Others were interested in using competitive bidding among plans to bring down payment rates, saying CMS has sufficient information to set benchmarks using plan-submitted information rather than basing them on projected FFS spending. To address concerns that some counties don’t have enough plans to make competitive bidding a viable option, one suggested expanding the geographic regions to include multiple counties or even an entire state.
Even if the existing benchmarking system is retained, many thought counties were too small a unit of measure to set benchmarks. One thought that bundling counties together and requiring plans to serve an entire region might increase competition.
How Should Extra Benefits Be Paid For?
We also asked about financing supplemental benefits through rebates. CMS returns to plans a portion of the difference between their bids and the county-level benchmarks (between 50% and 70%, depending on plans’ quality scores) so they can finance supplemental benefits, lower cost sharing, or reduce premiums. The approach favors counties where traditional Medicare spending is high, such as Miami’s Dade County. Medicare Advantage beneficiaries there receive more supplemental benefits than those in areas of the country where health care spending is lower, like Iowa or Minnesota.

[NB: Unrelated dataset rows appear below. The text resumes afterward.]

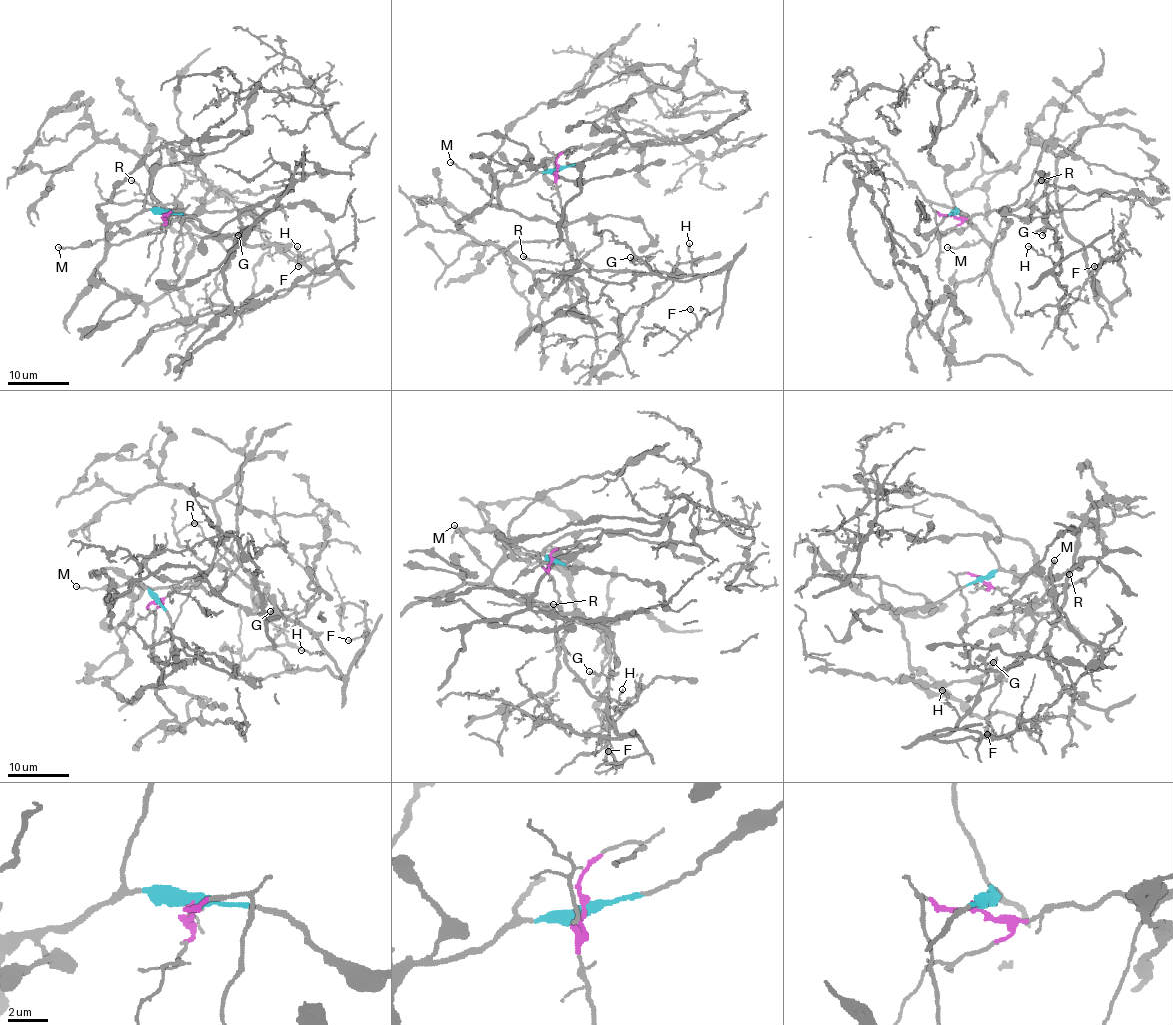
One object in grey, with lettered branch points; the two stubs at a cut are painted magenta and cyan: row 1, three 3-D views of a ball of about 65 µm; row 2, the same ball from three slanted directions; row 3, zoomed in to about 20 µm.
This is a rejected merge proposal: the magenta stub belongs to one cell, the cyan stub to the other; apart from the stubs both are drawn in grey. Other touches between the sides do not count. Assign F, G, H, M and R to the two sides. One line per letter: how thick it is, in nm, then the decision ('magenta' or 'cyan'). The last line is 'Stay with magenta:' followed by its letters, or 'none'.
F: 130 nm | magenta
G: 130 nm | magenta
H: 140 nm | magenta
M: 170 nm | cyan
R: 180 nm | magenta
Stay with magenta: F, G, H, R

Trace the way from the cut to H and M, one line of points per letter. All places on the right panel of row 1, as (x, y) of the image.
H: (951, 213), (957, 218), (971, 218), (1033, 204), (1055, 230), (1061, 260), (1055, 263), (1028, 246)
M: (953, 213), (959, 210), (982, 240), (947, 247)

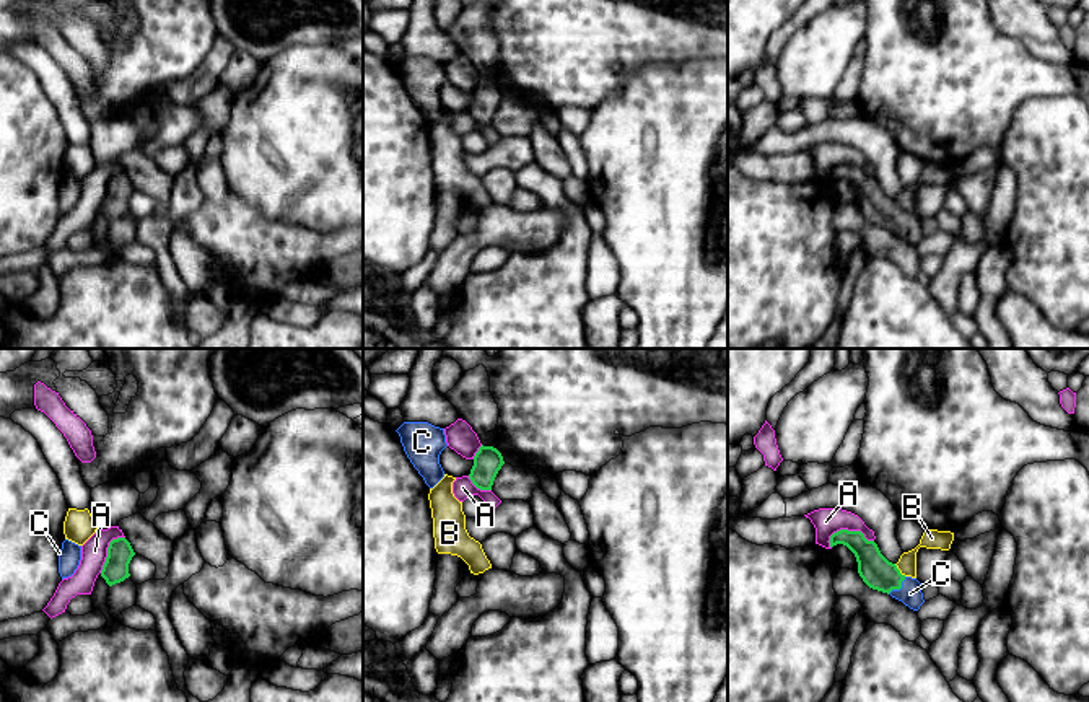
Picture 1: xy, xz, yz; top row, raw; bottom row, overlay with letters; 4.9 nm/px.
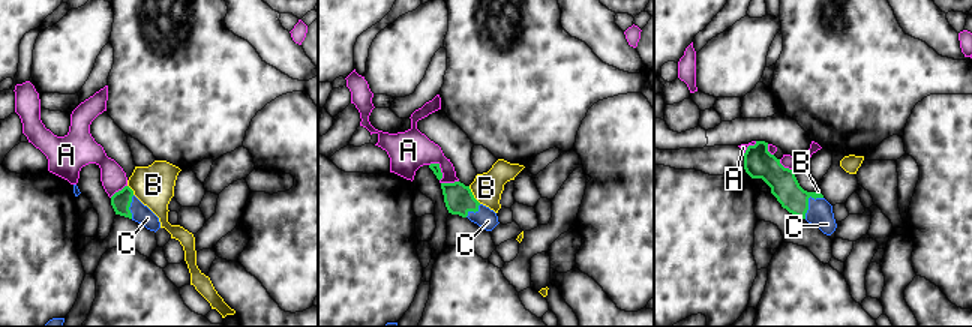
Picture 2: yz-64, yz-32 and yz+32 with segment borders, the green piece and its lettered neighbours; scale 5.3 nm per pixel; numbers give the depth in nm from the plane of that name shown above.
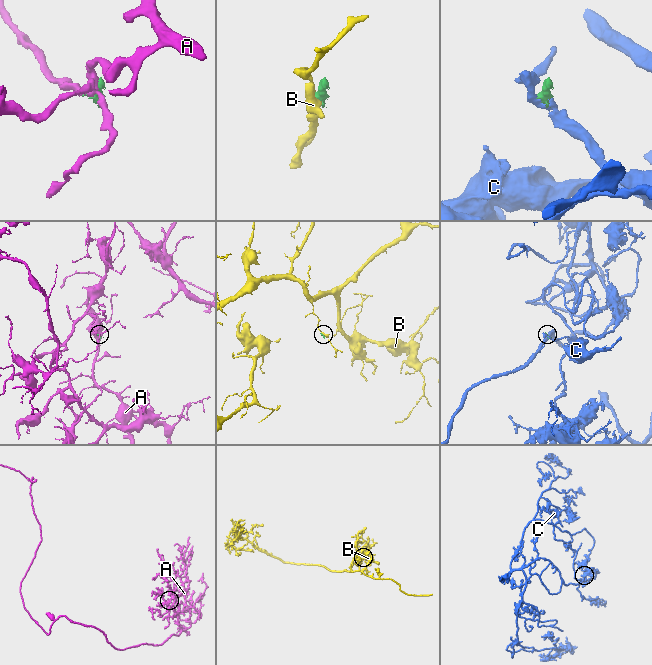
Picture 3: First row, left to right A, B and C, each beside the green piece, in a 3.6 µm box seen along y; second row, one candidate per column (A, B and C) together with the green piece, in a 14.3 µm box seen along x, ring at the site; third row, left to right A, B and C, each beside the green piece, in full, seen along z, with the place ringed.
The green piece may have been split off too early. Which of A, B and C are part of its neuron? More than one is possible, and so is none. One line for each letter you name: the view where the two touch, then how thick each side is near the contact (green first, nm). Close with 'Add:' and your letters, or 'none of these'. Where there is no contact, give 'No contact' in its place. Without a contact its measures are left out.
C: Touches green in yz. Thickness 160 nm (green) against 110 nm
Add: C

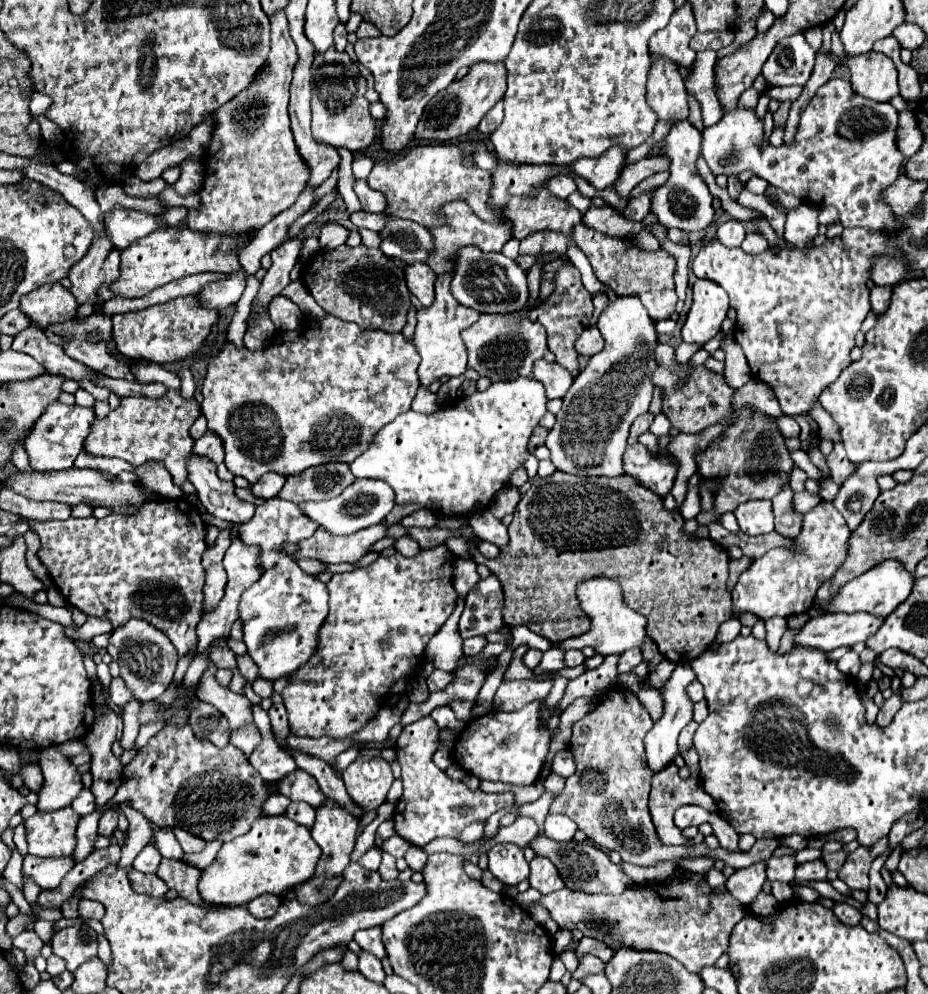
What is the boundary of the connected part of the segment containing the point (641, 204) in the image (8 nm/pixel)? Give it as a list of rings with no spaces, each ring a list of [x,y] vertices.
[[[653,190],[651,192],[645,192],[645,194],[639,194],[635,198],[629,198],[627,206],[625,206],[625,212],[623,216],[627,220],[635,220],[635,222],[643,222],[645,216],[651,212],[651,200],[653,200]]]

There was no shortage of ideas for reforming this system. One option is to convert rebates to a cash equivalent and give beneficiaries the option of how to use them — from paying down premiums to purchasing personalized supplemental benefits. Another option is to place a financial cap on the actuarial value of supplemental benefits and/or standardize the menu of supplemental benefits available. At minimum, many wanted to see greater transparency around rebate dollars to understand how they are applied and the value of the benefits they are used to purchase. One concern is whether plans are purchasing benefits from entities owned by their plan’s parent company at inflated prices to increase profits.
Disentangling Payment from the Fee-for-Service Program?
Another fundamental question is whether Medicare Advantage benchmarks should be tied to FFS spending at all. This question becomes more pressing as Medicare Advantage enrollment increases and begins to overtake FFS enrollment. This has already happened in some counties, raising the question of whether the remaining FFS beneficiaries are a representative population on which to base Medicare Advantage payments. If the minority of beneficiaries who remain in the FFS program are older and sicker than most of those in Medicare Advantage, the benchmarks used to determine payment would be inflated, creating excess payments.
Some of the experts we interviewed suggest if we continue to use FFS spending as the benchmarks, we should make sure they aren’t inflated by inefficiencies in the FFS program, including greater use of skilled nursing facilities or institutional care in some regions of the country. Benchmarks also could be adjusted downward to account for the effects of Medigap policies, the supplemental insurance that many people buy to defray the cost of coinsurance in the FFS program. By shielding traditional Medicare beneficiaries from out-of-pocket costs and making them more likely to use medical services, Medigap policies drive up FFS spending and thereby increase benchmarks (and potential profits) to Medicare Advantage plans, as well as extra benefits for those they cover. Another option is to eliminate the benchmarks and have plans compete against one another, as described above.
With more people opting into Medicare Advantage plans, it’s important to use taxpayer dollars responsibly in funding the program. In deciding whether and how to adjust Medicare payment to private plans, policymakers must first be clear-eyed about the goals of the program and then take steps to achieve program — and plan — efficiencies while preserving access and quality of care for beneficiaries.